4°. De l’état des magasins les plus à-portée des lieux sur lesquels on peut entreprendre.

5°. De la conjoncture des tems ; car tous ne sont pas propres aux sieges, & rien n’étant plus ruineux pour les armées que ceux d’hiver, on les doit éviter tant qu’on peut.

6°. Des fonds nécessaires à leur dépense ; car l’argent étant le nerf de la guerre, sans lui on ne sauroit réussir en rien.

Ce sont toutes mesures à prendre de longue-main, qui doivent être dirigées à loisir ; & après tout cela, quand on croit les avoir bien prises, souvent tout échappe ; car l’ennemi qui n’est jamais d’accord avec vous pourra vous interrompre.

1°. Parce qu’il sera aussi sort que vous, & qu’il vous observera de près.

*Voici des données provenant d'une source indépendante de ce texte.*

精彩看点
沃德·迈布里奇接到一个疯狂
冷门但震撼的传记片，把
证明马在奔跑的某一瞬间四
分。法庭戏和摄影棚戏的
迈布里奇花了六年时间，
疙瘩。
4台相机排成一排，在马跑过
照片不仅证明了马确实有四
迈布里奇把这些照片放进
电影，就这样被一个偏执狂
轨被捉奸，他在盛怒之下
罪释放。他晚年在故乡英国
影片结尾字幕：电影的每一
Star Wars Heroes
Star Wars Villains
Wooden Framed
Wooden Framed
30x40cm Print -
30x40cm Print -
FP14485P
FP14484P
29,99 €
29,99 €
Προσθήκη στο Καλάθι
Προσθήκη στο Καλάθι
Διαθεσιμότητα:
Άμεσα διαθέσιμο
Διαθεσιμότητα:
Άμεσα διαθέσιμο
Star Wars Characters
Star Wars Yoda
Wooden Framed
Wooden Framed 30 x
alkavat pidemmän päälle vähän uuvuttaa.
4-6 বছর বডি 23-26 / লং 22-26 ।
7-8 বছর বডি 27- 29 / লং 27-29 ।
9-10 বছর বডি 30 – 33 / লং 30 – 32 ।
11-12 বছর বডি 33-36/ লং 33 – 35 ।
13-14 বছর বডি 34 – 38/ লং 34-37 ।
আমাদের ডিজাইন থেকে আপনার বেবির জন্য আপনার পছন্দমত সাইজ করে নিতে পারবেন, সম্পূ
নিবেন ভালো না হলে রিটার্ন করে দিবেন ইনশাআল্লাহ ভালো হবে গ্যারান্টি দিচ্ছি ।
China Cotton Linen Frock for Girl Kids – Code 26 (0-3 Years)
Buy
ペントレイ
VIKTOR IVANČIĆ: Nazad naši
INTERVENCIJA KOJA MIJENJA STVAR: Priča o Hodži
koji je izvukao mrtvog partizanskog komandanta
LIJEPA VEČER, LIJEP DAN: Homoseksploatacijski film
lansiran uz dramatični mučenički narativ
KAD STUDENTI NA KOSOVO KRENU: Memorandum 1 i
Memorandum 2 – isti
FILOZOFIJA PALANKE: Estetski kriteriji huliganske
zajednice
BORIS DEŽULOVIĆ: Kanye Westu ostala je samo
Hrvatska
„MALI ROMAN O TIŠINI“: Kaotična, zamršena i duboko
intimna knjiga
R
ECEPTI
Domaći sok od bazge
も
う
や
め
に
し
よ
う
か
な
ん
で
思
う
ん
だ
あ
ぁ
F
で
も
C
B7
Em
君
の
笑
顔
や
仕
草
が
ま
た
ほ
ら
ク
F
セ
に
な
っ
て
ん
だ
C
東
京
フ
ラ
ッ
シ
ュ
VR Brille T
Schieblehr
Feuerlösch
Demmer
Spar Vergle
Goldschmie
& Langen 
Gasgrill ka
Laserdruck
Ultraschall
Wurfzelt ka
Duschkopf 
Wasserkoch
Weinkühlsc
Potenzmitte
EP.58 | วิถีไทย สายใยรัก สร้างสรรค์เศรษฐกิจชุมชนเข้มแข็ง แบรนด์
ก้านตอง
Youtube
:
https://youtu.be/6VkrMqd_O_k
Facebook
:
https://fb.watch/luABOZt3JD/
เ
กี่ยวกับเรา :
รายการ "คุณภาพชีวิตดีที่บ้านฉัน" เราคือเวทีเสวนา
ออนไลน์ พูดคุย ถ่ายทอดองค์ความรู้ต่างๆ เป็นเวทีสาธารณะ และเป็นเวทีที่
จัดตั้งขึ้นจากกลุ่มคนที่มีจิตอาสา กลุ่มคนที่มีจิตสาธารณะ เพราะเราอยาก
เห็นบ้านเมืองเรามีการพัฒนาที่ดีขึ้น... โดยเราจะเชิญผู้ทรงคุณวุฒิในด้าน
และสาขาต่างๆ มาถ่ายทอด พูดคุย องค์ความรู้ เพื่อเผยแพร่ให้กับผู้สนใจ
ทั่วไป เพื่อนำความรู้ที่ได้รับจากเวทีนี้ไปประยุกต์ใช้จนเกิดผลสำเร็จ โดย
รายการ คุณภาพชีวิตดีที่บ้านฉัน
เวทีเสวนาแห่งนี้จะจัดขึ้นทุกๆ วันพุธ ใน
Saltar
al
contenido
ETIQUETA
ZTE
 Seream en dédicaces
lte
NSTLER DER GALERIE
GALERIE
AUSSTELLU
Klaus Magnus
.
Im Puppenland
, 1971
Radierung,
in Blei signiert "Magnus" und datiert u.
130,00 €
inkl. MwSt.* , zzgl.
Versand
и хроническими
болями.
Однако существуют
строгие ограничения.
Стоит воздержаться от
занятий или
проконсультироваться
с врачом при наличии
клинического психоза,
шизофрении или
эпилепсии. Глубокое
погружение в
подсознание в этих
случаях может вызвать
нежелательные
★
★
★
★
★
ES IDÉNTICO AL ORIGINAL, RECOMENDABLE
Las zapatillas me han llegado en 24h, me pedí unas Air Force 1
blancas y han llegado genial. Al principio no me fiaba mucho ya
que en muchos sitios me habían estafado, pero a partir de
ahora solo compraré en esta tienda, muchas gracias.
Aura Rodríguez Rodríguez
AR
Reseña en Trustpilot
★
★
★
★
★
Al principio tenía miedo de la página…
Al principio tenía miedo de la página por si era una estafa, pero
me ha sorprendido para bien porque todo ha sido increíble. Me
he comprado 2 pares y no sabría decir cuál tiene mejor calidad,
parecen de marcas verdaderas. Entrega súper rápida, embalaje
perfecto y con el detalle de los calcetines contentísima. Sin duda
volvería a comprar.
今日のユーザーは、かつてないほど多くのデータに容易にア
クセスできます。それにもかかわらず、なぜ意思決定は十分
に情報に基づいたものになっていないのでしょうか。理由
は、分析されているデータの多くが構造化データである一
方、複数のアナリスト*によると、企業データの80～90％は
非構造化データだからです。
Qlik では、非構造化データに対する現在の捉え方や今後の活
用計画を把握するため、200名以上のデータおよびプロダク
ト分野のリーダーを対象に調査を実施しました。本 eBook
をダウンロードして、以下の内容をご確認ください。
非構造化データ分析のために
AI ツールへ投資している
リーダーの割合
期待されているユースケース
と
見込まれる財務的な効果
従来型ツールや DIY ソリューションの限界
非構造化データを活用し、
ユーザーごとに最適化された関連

2°. Parce qu’il aura aussi dessein d’entreprendre de son côté sur des places, dont la conservation vous importe plus, que la conquête de celles sur lesquelles vous pourriez entreprendre.

3°. Parce qu’il sera en état de courir sur votre pays & d’y porter la désolation, pendant que vous serez occupe au siege d’une place, dont la prise, qui peut être incertaine, ne vous dédommageroit pas des pertes que vous pourriez souffrir.

4°. Enfin, parce qu’il peut se mettre à-portée de vous combattre, avant que vous puissiez être établi devant la place que vous voulez attaquer.

Il faut bien peser toutes ces considérations avant que de se déterminer, & prendre toujours si bien son tems, que l’ennemi ne puisse vous tomber sur les bras avant votre établissement.

Dans l’un & l’autre cas le mieux est d’être le plus fort, & d’avoir deux armées quand on le peut ; savoir, une qui assiége, & l’autre qui observe. Celle qui assiége se renferme dans ses lignes, & celle qui observe ne fait que rôder & occuper les avenues par où l’ennemi peut se présenter ou prendre des postes, & s’y retrancher, ou le suivre s’il s’éloigne, en le côtoyant & se postant toujours entre lui & l’armée assiégeante, le plus avantageusement qu’il est possible.

L’armée d’observation est encore d’un grand secours à l’assiégeant dans le commencement du siege, parce qu’elle veille à sa conservation, peut le favoriser, escorter ses convois, lui fournir des fascines, & faire plusieurs autres corvées. Réciproquement l’armée assiégeante la peut renforcer dans le besoin, après les six ou sept premiers jours de tranchée, quand elle a bien pris ses avantages contre la place.

C’est encore une circonstance bien favorable de pouvoir attaquer avant que l’ennemi se puisse mettre en campagne avec toutes ses forces, ou dans l’arriere saison, après qu’une partie de ses troupes s’étant retirée, il n’est plus assez fort pour s’opposer aux entreprises. M. de Vauban, Attaq. des places.